Девчонка не любила трепаться почем зря. Она только изобразила актерскую улыбку, мудрую и неискреннюю, и тут до меня дошло, что и сам я давно уже существую только на страницах ее фантазии, что буду длиться до тех пор, пока не устанет придумывать все новые и новые мгновенья для меня, старого и химеричного.
2
Вечно дырявые, точно ладони ловца времени, Станиславские крыши незащищены ни единым флюгером – ничто не разгонит плотную непогоду над городом. Посему дождит постоянно, вода заливает улицы, булькает в подвалах, принуждая мышей к мореходству – даже маленькие мышата знают наизусть оснастку корабля. Да и в самый смирный, в самый францисканский день, с тонзурою солнечных бликов, продолжают падать громадные, будто дирижабли, капли, стекая сырыми стенами сознания.
Я шлепаю по виртуальным лужам, едва выдергивая ноги из тягучей трясины. На ободранных заборах, что гордо подхалимствуют у роскошного бедлама новостроек, пани Юлька в терновой косе. Предвыборные байки про обетованное повышения зарплаты и царство небесное, под руководством отдельно взятого политика. От заборов ужасно смердит – пива в тысячу раз больше, чем сортиров. Даже отвратительные, как диарея, кабинки биотуалетов не решают проблемы. Выбор всегда за дощатыми ограждениями.
В эту осень все было странным, в особенности - обычные вещи. Зубная щетка, ключи от квартиры, вечно рвущие карманы джинсов, пыль на лестнице, паутинка в углах лабиринта. Яблоки – уроды – уродились на славу – громадные, что твои арбузы. А запах, запах – клянусь, всем запахам Аравии несдобровать! Ботаник тут один (во всех смыслах ботаник – зануда, одетый в нафталин, очки и беспомощное высокомерие) выдвинул теорию – мол, это те самые яблоки, что очаровательно раскачивались еще на райских пальмах. Врет, скотина. Или не врет – все равно сволочь. Я вгрызаюсь в тугую, будто молодость, плоть этих плодов, но вопреки ожиданиям не ощущаю никакого познания. Да, теперь добро и зло не даются легко – мы уже не в состоянии постичь что-либо через желудок. Этой осенью совершенно не сочиняются стихи – Станиславские поэты от отчаянья валяются под столами пивнух, рвут волосы и бумагу, выбрасываются из окон первого этажа, тусуются в скверике имени бронзового Мицкевича и голубей, притворяются, будто играют в шахматы. То один то другой вздрагивают – это им чудится рифма или целая метафора, но, увы – плотнее присмотришься и это только ход коня на e5, бездарный и разгромный. Зря они так ждали листопада, утонченного звона, прохладцы – это не осень шелеста, у этой осени, как у преступного колокола вырван язык и она совершенно беззвучна, как мир для умершего наполовину. Ганжовые вечера. Обкуренные подростки в сумерках галдят, оттягиваются, совокупляются – поломанные скамейки долго хранят тепло их разгоряченных ягодиц. Бомжи пользуются – прижимаются к этим жарким доскам, как к теплой крестьянской печи. Недоделанные, отесанные кое-как, звездочки деревенской эстрады топчутся, орут на эстраде перед ратушей: «Двiчi в одну рiчку не ввiйдеш». Не на этом ли самом месте в давние годы стоял эшафот, с которого точно также вдохновенно вопили колесуемые и четвертуемые разбойники – опришки?
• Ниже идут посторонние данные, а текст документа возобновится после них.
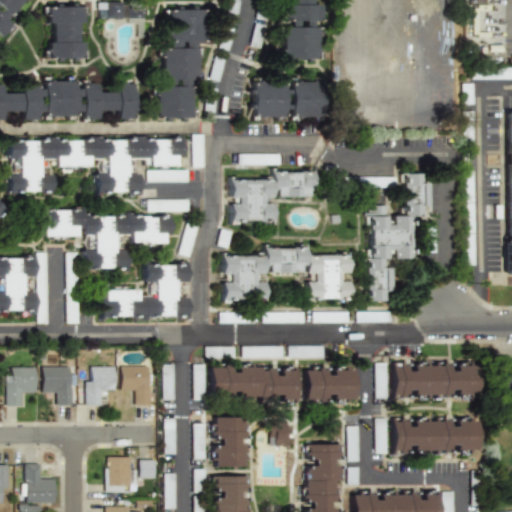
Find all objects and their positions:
building: (230, 8)
building: (7, 10)
building: (119, 10)
building: (6, 11)
building: (179, 28)
building: (297, 30)
building: (298, 30)
building: (61, 32)
building: (61, 32)
building: (222, 39)
building: (175, 63)
building: (175, 67)
building: (213, 69)
road: (228, 71)
building: (490, 73)
road: (496, 86)
building: (464, 93)
building: (302, 97)
building: (55, 98)
building: (264, 98)
building: (300, 98)
building: (67, 99)
building: (263, 99)
building: (26, 100)
building: (121, 100)
building: (7, 101)
building: (91, 101)
building: (169, 102)
road: (110, 125)
building: (194, 150)
building: (255, 158)
building: (81, 159)
building: (84, 160)
road: (333, 163)
building: (163, 176)
road: (479, 179)
building: (366, 181)
building: (507, 189)
building: (506, 192)
building: (262, 194)
building: (262, 194)
building: (163, 205)
building: (0, 207)
building: (98, 232)
building: (99, 233)
building: (388, 234)
road: (202, 236)
road: (446, 236)
building: (388, 237)
building: (427, 237)
building: (183, 240)
building: (280, 272)
building: (280, 273)
building: (14, 282)
building: (13, 284)
building: (68, 287)
building: (38, 288)
road: (52, 293)
building: (145, 294)
building: (143, 295)
road: (478, 300)
building: (229, 316)
building: (279, 316)
building: (326, 316)
building: (326, 316)
building: (368, 316)
building: (369, 316)
building: (230, 317)
building: (279, 317)
road: (351, 331)
road: (75, 335)
road: (165, 335)
building: (261, 351)
road: (504, 361)
building: (429, 379)
building: (430, 380)
building: (163, 381)
building: (247, 381)
building: (132, 382)
building: (164, 382)
building: (249, 382)
building: (54, 383)
building: (54, 383)
building: (94, 383)
building: (134, 383)
building: (324, 383)
building: (15, 384)
building: (95, 384)
building: (323, 384)
building: (16, 385)
building: (194, 394)
road: (180, 423)
building: (274, 431)
building: (274, 433)
road: (72, 434)
building: (429, 434)
building: (430, 434)
building: (165, 435)
building: (165, 436)
building: (194, 441)
building: (195, 441)
building: (223, 441)
building: (223, 441)
building: (348, 443)
building: (348, 444)
building: (375, 446)
building: (511, 462)
building: (143, 468)
building: (143, 468)
road: (360, 469)
road: (72, 473)
building: (113, 473)
building: (113, 474)
building: (348, 475)
building: (349, 475)
building: (1, 476)
building: (316, 477)
building: (316, 477)
building: (2, 478)
building: (33, 485)
building: (31, 487)
building: (165, 490)
building: (166, 490)
building: (224, 493)
building: (225, 493)
building: (390, 501)
building: (444, 501)
building: (444, 501)
building: (390, 502)
building: (25, 508)
building: (111, 508)
building: (114, 508)
building: (503, 510)
building: (504, 510)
Ночами из подвалом запущенной синагоги выбирается здоровенный парень. Он тихо шляется по влажной брусчатке. Его корявые черты – рост за два метра, лицо, как у боксера Валуева – веселят поздних прохожих, только что просадивших последнее в казино и плетущихся домой с голым задом и легкой душой. Однажды я пытался побеседовать с великаном, но он слишком напуган и печален. Кажется, его зовут Голем, он что-то мычал про Прагу и алхимию. Но в последнее время я все реже встречаю глиняное его лицо – осень и все – живое и нежить – прячется под листьями от собственной обреченности. Туман и заморозки кого хошь загонят в нору.
Пахнет ветром, полуночью, дымом, отсыревшими страницами из книгохранилища, пахнет картами острова сокровищ, картами Таро и стихами. Однажды, подражая славному шансонье – цезарю Нерону я поджег Станислав. Шесть часов и он выгорел до пепла – даже камни превратились в золу. О нет, нет – я не бряцал на кифаре, чеканя гекзаметры – я просто напился – ведь эта осень была неласкова к стихам. А когда с опухшей, точно у человека-слона, головой я проснулся и подполз к окну, то… непередаваемо – прах снова возвел себя в ранг городов – все стояло на своих местах насмешливое и новехонькое! Существуют же такие неуничтожимые места! Это вам не какой-нибудь Рим!
Пахнет падалью, бронзой, облаками. Пахнет женскими волосами, вскинутыми вверх, точно знамя. Давай не будем видеться несколько месяцев? Давай. А потом? Не знаю – сегодня и завтра – усталость. Мой кореш художник – сухой, будто мертвый шершень, немощный и экзальтированный, показал мне очередную свою отстойнейшую работу – кастрированный, скромный пейзажик. Он утверждает, что на полотне висят на крестах два разбойника. Неужели, старый хрен, ты хочешь замылить мне глаза? Я никого не вижу! Но он утверждает, что писал с натуры, что это те двое из евангелий, забытые за чудесами. За столько времени они стали совершенно прозрачными и нет у них сил даже отбросить тень.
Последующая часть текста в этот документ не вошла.